Her husband tore himself away from the baby’s blue-eyed gaze and looked back at the mounting flames.

“I hope you’re right,” he said.

“Of course I am,” his wife said, fastening her robe and getting to her feet. “Now, hold Jesus while I get back on the donkey. We’re not out of the woods yet.”

#writephoto: Summer night’s dream

Finally got around to writing this down, for Sue Vincent’s Thursday photo prompt.



The alley of beech trees bows and whispers though there is no wind. They are slender and lithe though the guidebooks claim they are hundreds of years old. The house at the end of the alley too has not much of the aspect of the original, but suffers from the ‘improvements’ of a Victorian industrialist.

Only on light summer nights, when the nightingales fill the trees with music for whoever will listen, does the place appear in its true light. Its true light is shimmering moonlight that falls at a particular angle, so that even our city-smoked eyes can see behind the façade of frothing brick and mock battlements, along the alley of bowing beech trees.

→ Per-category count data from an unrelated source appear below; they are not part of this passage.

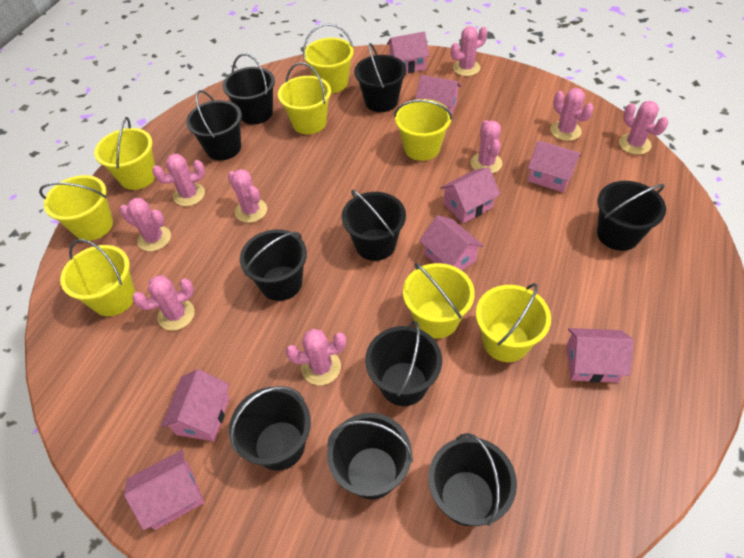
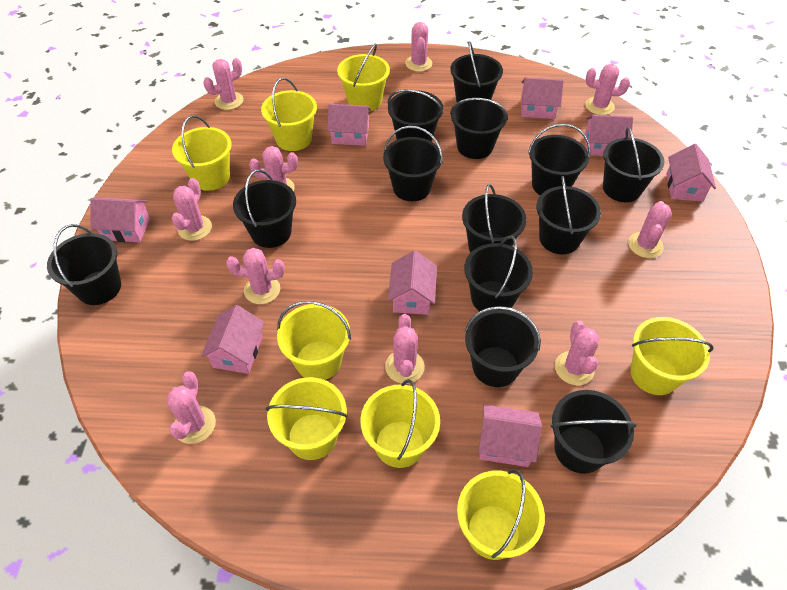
black bucket: [186,90,242,161] [223,53,275,124] [229,386,311,471] [240,229,307,301] [327,413,413,499] [342,189,406,261] [354,43,406,112] [365,321,442,406] [428,433,517,526] [597,181,666,251] = 10 -> [47,224,121,305] [233,169,296,248] [383,126,443,201] [388,89,443,142] [450,41,503,102] [450,98,508,159] [462,184,527,253] [464,236,533,311] [465,306,541,387] [528,124,591,195] [537,176,601,254] [551,390,637,474] [603,127,664,202] = 13
pink cactus: [120,198,171,251] [132,275,195,331] [152,154,205,206] [228,169,267,223] [286,329,346,385] [451,26,488,76] [471,120,502,173] [551,88,594,141] [619,101,668,155] = 9 -> [167,371,216,444] [172,178,212,241] [203,58,244,110] [226,248,285,304] [249,146,298,191] [385,314,425,384] [405,22,432,72] [555,321,599,385] [585,64,630,115] [628,201,672,258] = 10

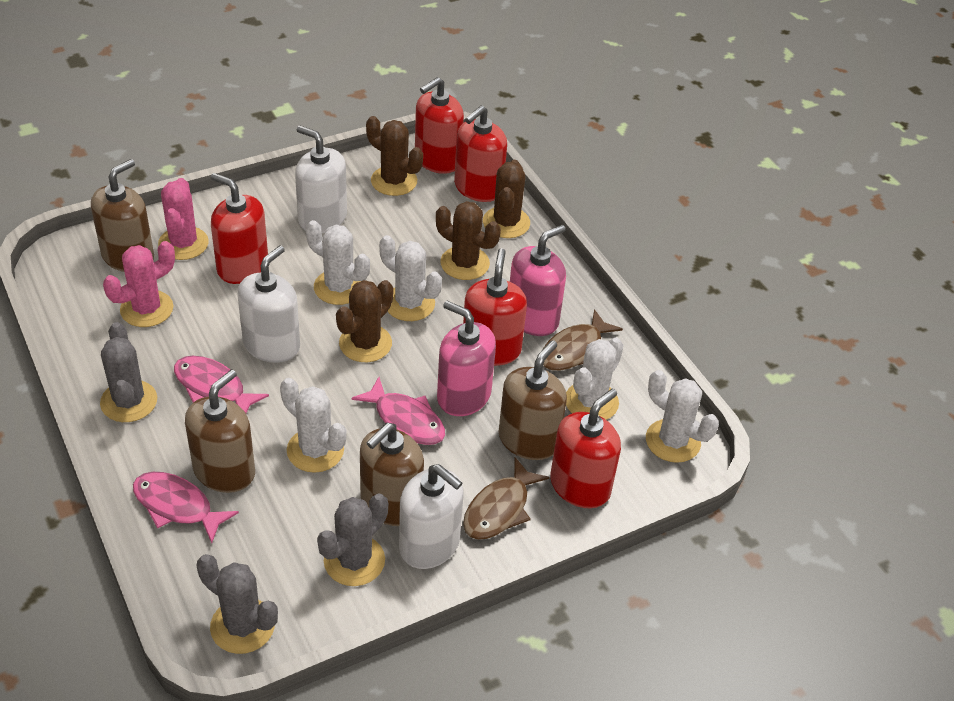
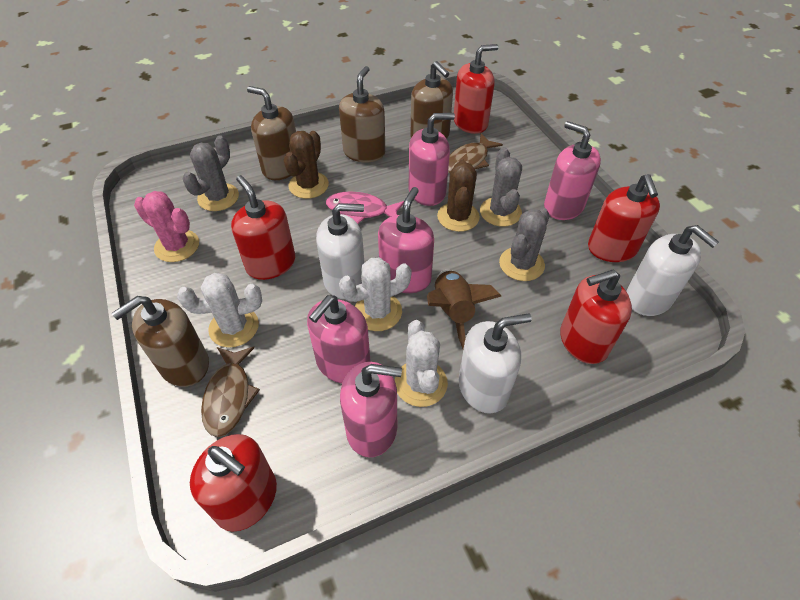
brown cactus: [336,280,393,362] [366,116,423,196] [436,201,501,280] [483,160,530,238] = 4 -> [284,131,329,199] [437,160,480,232] = 2
brown rocket: none = 0 -> [427,270,501,349] = 1
pink cactus: [103,241,175,327] [158,178,209,260] = 2 -> [134,191,199,262] = 1
pink fish: [133,472,239,543] [174,356,269,413] [351,377,445,445] = 3 -> [326,192,404,224] = 1
pink soap dispenser: [437,301,496,416] [510,225,566,336] = 2 -> [307,295,371,383] [340,362,402,457] [378,187,434,293] [408,113,455,206] [544,121,601,220] = 5
white cactus: [280,378,347,473] [306,220,370,305] [379,235,442,321] [566,337,624,420] [646,370,719,463] = 5 -> [177,273,262,348] [339,258,412,331] [395,320,448,407] = 3

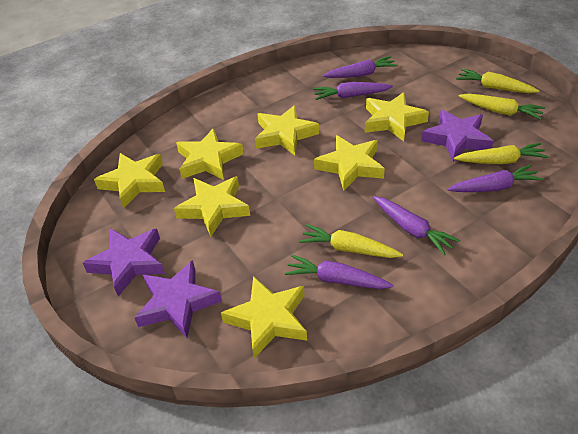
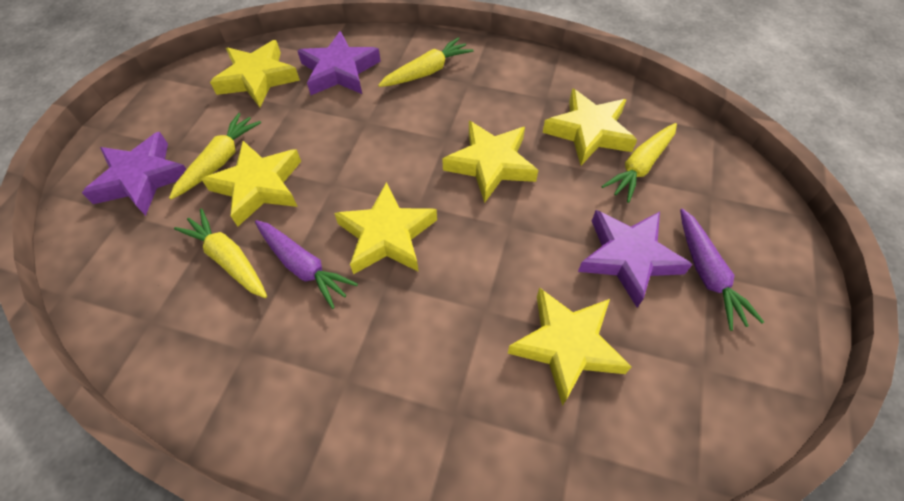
purple carrot: [284,255,393,289] [313,82,393,100] [323,56,398,78] [373,196,460,255] [447,164,543,192] = 5 -> [255,220,358,309] [680,208,764,331] = 2
yellow star: [94,153,165,209] [174,176,250,237] [176,128,244,180] [221,276,307,359] [255,105,319,155] [314,135,385,191] [365,92,429,141] = 7 -> [201,141,301,227] [210,40,300,107] [334,182,437,275] [442,121,538,203] [508,287,632,406] [543,88,637,166] = 6

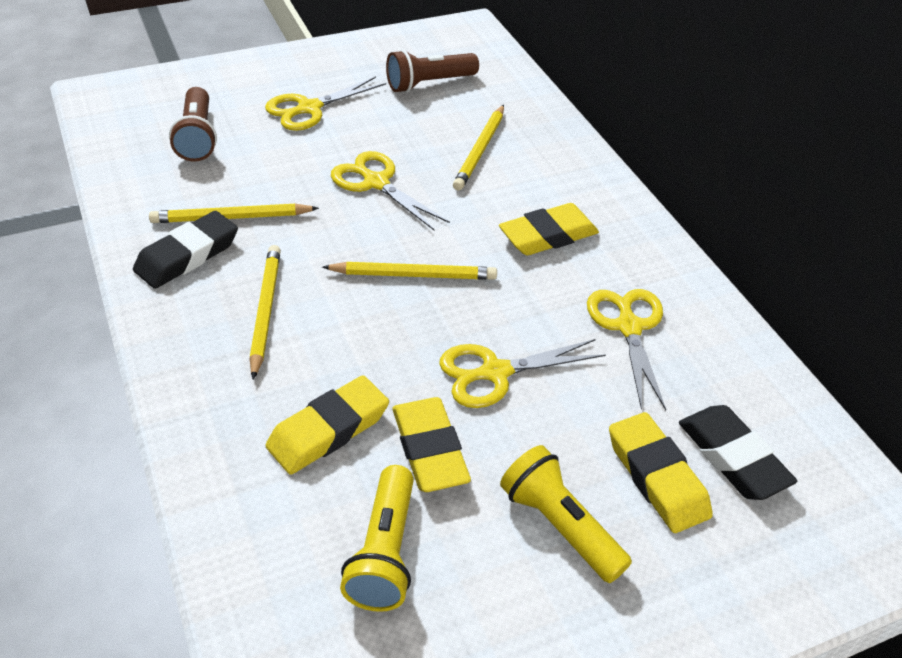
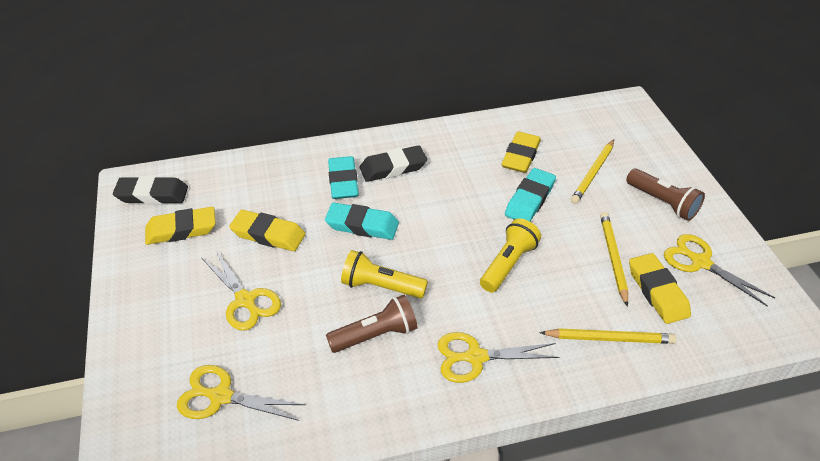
turquoise eraser: none = 0 -> [325,203,399,240] [328,156,359,199] [505,168,556,221] = 3
yellow pencil: [149,204,319,223] [250,245,281,380] [322,262,497,280] [453,105,504,191] = 4 -> [539,328,677,344] [571,139,614,204] [600,212,628,307] = 3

On one particular summer’s night, the eye can see the elegant golden stone, silvered by the moon, the rose bowers and lovers’ nooks, and the double rank of dancers in their silks and lace. The moon shines on the silver buckles of their shoes and the diamonds in their ears, and the nightingales sing a minuet for long-dead ears.

#writephoto: Dream home

This photo, Sue Vincent’s #writephoto prompt, reminds me of a house we saw for sale just outside Bordeaux. It was a huge place, all Gothic arches, flying buttresses, crenellations, stained glass and vaulted ceilings…built in the 1970s.



The estate agent disappeared into the bowels of the first floor. To open the windows, he said.

“Jesus,” Will murmured as he gazed around what the man in the pointy shoes had described as ‘the banqueting hall’. Stairs swept in an elegant curve to a stone-worked balustrade. His eyes followed, up to the vaulted ceiling and the lethal-looking candelabra. “Basil Rathbone could turn up any minute.”

Sam giggled. “Unless he’s laddered his tights and Maid Marion’s mending them for him.”

Will’s curiosity was caught by something about the door that opened onto the kitchen, heavy, solid oak in appearance and barred and studded with iron bolts and bands.

“Is this to keep the kitchen staff in or the riotous nobles out?”

Sam peered at the inappropriately solid door and picked at one of the huge nails. “Plastic,” she pronounced and swung open the door that turned out to be as light as plywood.

Will snorted and muttered something about the IKEA kitchen with a name like ‘Førtress’ they’d probably find. “When the ad said ‘full of period character’ I was expecting something at least pre-PVC.”

An odd clicking noise made them both look up to the polystyrene-looking balustrade. Triumphant laughter rang out and the light thump of dancing pumps.

Sam’s face blanched as a man in green tights and another man with an evil goatee beard fenced their way energetically into view.

“You don’t think the ad maybe said ‘full of period characters’?”